What we’ve experienced as we’ve attempted our religious reaches toward God, our responses to the One who has always reached first, these experiences are common.  Humans have always sensed the Divine, and humans have always experienced that sense as inviting and terrifying, as worthy and hard, as beauty and horror.

It’s the origin of creativity and art and prayer and sex and sleep and addiction.
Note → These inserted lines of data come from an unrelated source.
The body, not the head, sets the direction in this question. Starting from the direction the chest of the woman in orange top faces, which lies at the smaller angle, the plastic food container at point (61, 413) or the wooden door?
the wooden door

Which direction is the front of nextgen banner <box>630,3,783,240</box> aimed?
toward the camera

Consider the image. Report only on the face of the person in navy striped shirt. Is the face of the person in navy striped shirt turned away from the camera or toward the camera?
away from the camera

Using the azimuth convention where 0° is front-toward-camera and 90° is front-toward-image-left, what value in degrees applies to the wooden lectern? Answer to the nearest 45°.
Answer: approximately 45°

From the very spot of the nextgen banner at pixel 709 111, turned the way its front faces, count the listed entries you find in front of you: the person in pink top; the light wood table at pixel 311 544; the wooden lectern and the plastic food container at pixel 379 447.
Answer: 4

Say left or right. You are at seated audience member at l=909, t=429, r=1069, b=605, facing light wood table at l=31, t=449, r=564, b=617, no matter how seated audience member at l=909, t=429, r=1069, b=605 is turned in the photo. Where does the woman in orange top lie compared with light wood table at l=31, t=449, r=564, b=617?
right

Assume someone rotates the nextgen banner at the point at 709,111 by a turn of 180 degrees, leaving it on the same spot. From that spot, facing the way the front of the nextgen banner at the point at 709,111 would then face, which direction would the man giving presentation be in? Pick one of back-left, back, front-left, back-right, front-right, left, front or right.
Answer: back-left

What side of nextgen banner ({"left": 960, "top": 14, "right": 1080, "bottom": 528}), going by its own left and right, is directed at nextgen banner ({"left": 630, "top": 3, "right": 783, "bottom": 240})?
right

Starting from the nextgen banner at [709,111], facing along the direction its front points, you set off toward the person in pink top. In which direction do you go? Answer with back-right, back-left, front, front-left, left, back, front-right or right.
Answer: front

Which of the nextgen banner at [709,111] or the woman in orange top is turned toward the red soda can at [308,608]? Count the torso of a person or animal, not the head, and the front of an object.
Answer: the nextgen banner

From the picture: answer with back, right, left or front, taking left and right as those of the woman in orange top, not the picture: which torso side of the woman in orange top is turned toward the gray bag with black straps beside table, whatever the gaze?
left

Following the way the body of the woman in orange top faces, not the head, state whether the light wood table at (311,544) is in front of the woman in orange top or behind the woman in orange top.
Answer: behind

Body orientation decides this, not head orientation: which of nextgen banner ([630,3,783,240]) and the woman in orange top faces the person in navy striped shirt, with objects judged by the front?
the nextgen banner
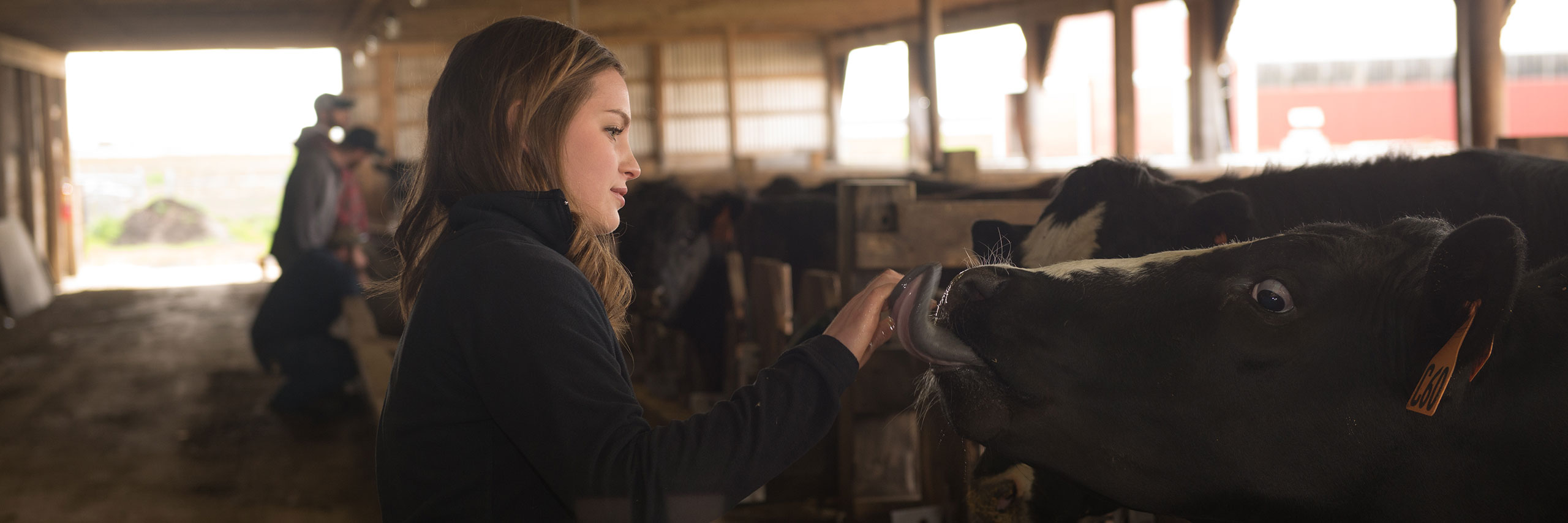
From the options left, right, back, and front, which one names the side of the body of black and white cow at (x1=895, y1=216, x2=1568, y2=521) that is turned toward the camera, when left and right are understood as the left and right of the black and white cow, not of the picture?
left

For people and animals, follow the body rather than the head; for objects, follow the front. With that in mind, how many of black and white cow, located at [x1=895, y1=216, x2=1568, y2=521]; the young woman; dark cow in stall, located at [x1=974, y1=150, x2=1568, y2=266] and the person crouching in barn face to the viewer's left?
2

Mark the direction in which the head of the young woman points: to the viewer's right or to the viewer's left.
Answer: to the viewer's right

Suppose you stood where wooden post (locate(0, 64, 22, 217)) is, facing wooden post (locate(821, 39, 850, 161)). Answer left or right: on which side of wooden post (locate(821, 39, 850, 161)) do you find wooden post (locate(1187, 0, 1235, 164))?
right

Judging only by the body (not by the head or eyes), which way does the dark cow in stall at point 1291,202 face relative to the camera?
to the viewer's left

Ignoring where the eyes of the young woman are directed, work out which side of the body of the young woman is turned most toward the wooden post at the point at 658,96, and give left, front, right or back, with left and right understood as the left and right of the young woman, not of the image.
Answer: left

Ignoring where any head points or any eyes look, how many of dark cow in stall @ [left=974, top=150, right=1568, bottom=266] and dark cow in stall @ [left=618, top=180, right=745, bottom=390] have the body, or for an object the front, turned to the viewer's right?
0

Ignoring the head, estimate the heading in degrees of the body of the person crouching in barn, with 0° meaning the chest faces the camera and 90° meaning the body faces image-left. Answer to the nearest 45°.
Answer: approximately 270°

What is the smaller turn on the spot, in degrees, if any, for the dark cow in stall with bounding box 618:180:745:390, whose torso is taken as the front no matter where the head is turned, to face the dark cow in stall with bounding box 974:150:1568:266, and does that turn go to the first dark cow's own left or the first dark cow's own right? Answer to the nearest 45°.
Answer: approximately 45° to the first dark cow's own left

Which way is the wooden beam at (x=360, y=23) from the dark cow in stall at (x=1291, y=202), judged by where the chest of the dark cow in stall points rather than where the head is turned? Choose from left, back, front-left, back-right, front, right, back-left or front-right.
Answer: front-right
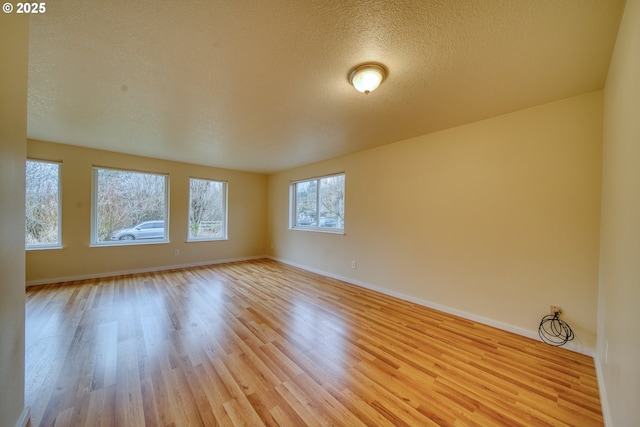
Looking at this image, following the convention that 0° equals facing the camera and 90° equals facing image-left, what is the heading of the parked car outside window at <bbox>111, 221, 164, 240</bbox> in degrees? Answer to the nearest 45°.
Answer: approximately 90°

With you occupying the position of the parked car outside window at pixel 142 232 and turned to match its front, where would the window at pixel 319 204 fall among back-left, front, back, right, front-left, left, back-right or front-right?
back-left

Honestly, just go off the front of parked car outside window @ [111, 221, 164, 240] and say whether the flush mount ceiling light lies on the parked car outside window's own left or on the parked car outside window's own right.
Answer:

At the bottom of us is the mixed experience of struggle and relief which responds to great love.  And our struggles are not new.  They’ve been lived through before.

May we take comfort in the stories of others who have been where we’re headed and who have left good instructions for the paths under our feet.

Being in Love

Thurman said in one of books, probably The Inward Journey, that we don’t love in general.  We love in particular.  We love the particular.

We love people and things.  We love God.  We love hobbies, ourselves.  But we love specifically, adding discrimination to an otherwise grand concept.  Love is not a concept and it can’t be done without a grounding in reality.

When we first meet the loves in our lives, we try to shape them by our dreams.  All those things we thought living in love would be like crash into the unsuspecting object of our devotion.  They meet the way our families meet our first girlfriends, with eyes raised, everyone in the room wondering how long this phase will last.

Soon those two parties–the new love and the context of life–get together and ruffle each other until one begins to change.  They effect each other.  Sometimes we change our lives in submission because the object of love is better.  Sometimes we decide that the object of our affections and desires is unworthy, and we move on.  But when loved ones, their particular selves, stay with us, everyone changes.  Because we cannot be in love, live in love, stay in love (and here I don’t mean anything about the fanciful notions of being “in love” as much as I mean the straight and unstraight line that is a life of disciplined, passionate, contemplative, committed love)–we cannot stay in that love without changing.

I am no specialist on love, though I used to say that I fell in love everyone few months when I was growing up.  I started writing poetry in high school because I was in love.  And I did so many other things I’ll kept between me and special people in my life.  I am no specialist, no expert.  But I am trying to become a specialist.

I am trying to train myself in what loving well is.  I want to love well, love strongly, love hard.  And the implicit commitment it takes to want that, to desire that, and to pursue that desire is often unsettling.  I come to see what the desire means, along with what walking toward that desire requires.  It takes detailed effort to love.  Oh, we’d like to believe we love everybody.  I think the Savior said words that make us think we can do that.  But loving everybody is a perplexing impossibility.

Loving the people we know is hard enough and something we fail at so regularly that the Savior would blush at our insistent foolishness to misquote and misunderstand him when it came to behavior.  Thurman turned it correctly: Loving well is loving in particular.

It is loving the cracked skin and blemishes that won’t go away even though they may be covered.  Loving strongly is knowing the sheer vulnerability of your loved one and using that weakness to give them hope and inspiration and faith in humanity because you don’t do with your power what others untrained in such artistry would do.  Loving hard is the consistent exercise of staying with all those promises by the grace and help of every gift God gives.

I think doing this love, being in this love is one of life’s most consistent challenges.  And mostly because nothing really trains us toward it.  We are instructed and taught to dispense with things.  And that won’t help us become lovers.  Recycling and reusing are better words for love because love uses the raw materials of our particular lives, our real special selves, and does not force us to become something else, all while that love motivates (moves and pushes) us to become better.  Living that way is hard and usually so rewarding.